[[ Records provided open ]]

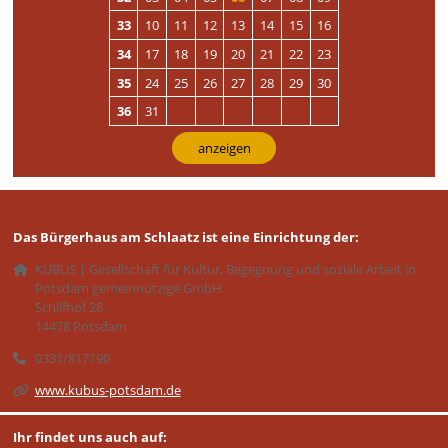
33
10
11
12
13
14
15
16
34
17
18
19
20
21
22
23
35
24
25
26
27
28
29
30
36
31
anzeigen
Das Bürgerhaus am Schlaatz ist eine Einrichtung der:
KUBUS | Gesellschaft für Kultur, Begegnung und soziale Arbeit in
Potsdam gemeinnützige GmbH
Schilfhof 28
14478 Potsdam
0331/817190
www.kubus-potsdam.de
Ihr findet uns auch auf:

[[ Records provided closed ]]

| Task instructions |
Your answer must be an exact copy of the entries above, with no pictures in it.

| Solution |
33
10
11
12
13
14
15
16
34
17
18
19
20
21
22
23
35
24
25
26
27
28
29
30
36
31
anzeigen
Das Bürgerhaus am Schlaatz ist eine Einrichtung der:
KUBUS | Gesellschaft für Kultur, Begegnung und soziale Arbeit in
Potsdam gemeinnützige GmbH
Schilfhof 28
14478 Potsdam
0331/817190
www.kubus-potsdam.de
Ihr findet uns auch auf:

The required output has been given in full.